Reproduce the entries verbatim; no pictures.

--- RECORDED DATA Enclosed Below ---

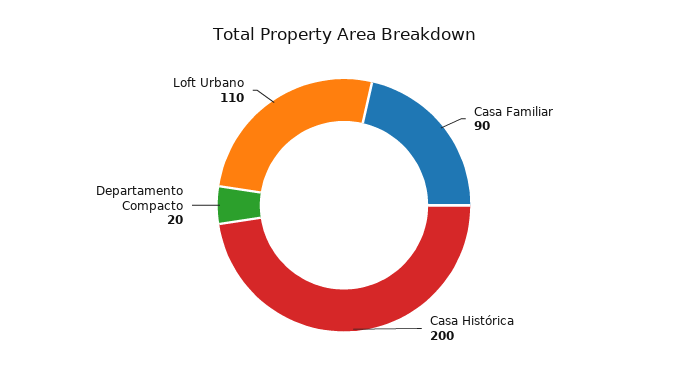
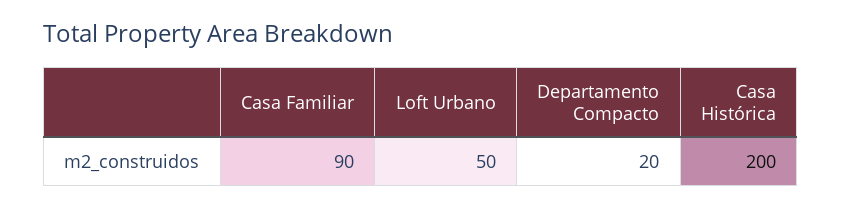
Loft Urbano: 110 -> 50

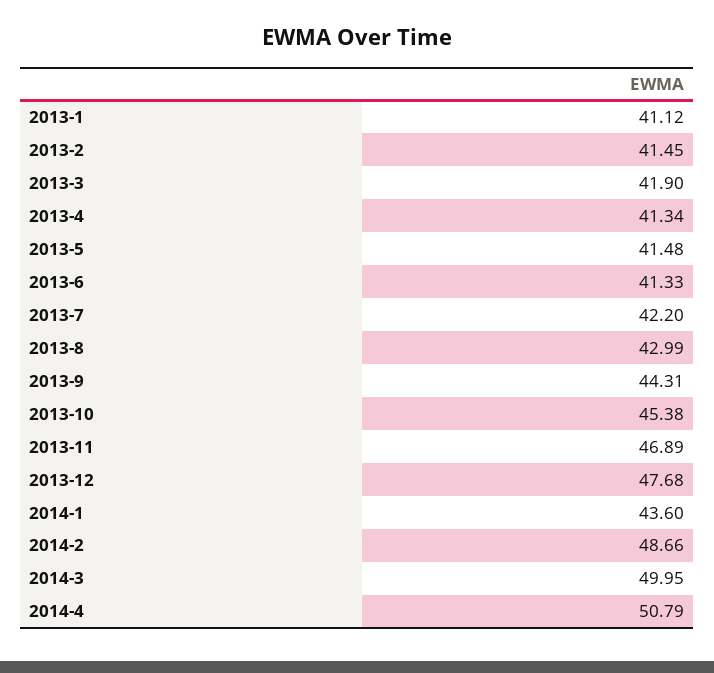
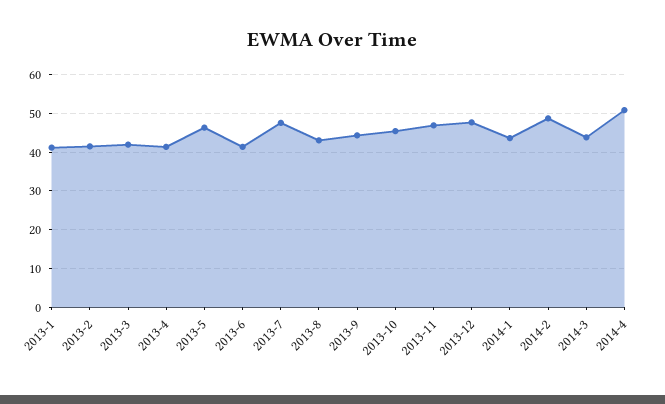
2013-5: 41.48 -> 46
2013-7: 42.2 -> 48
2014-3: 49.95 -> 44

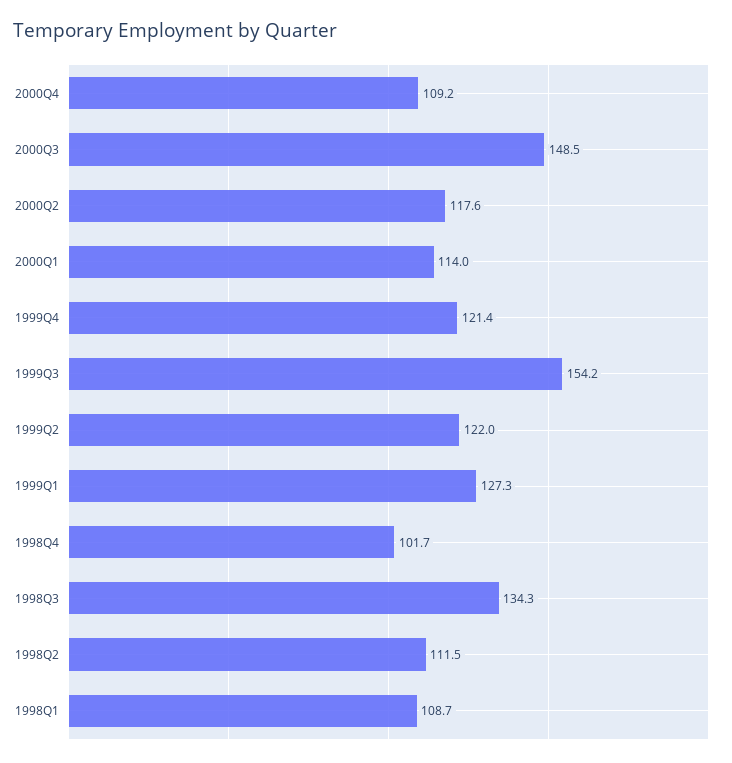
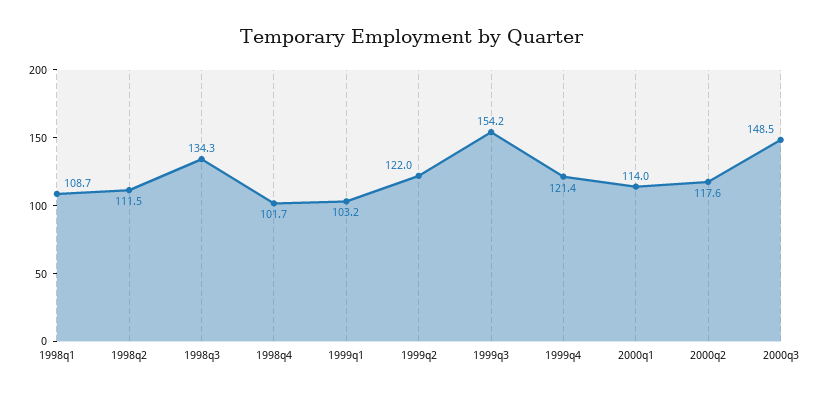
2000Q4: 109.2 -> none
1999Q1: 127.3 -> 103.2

--- End of Enclosed RECORDED DATA ---

▶ **WRITTEN REPLY**
Loft Urbano: 110 -> 50

2013-5: 41.48 -> 46
2013-7: 42.2 -> 48
2014-3: 49.95 -> 44

2000Q4: 109.2 -> none
1999Q1: 127.3 -> 103.2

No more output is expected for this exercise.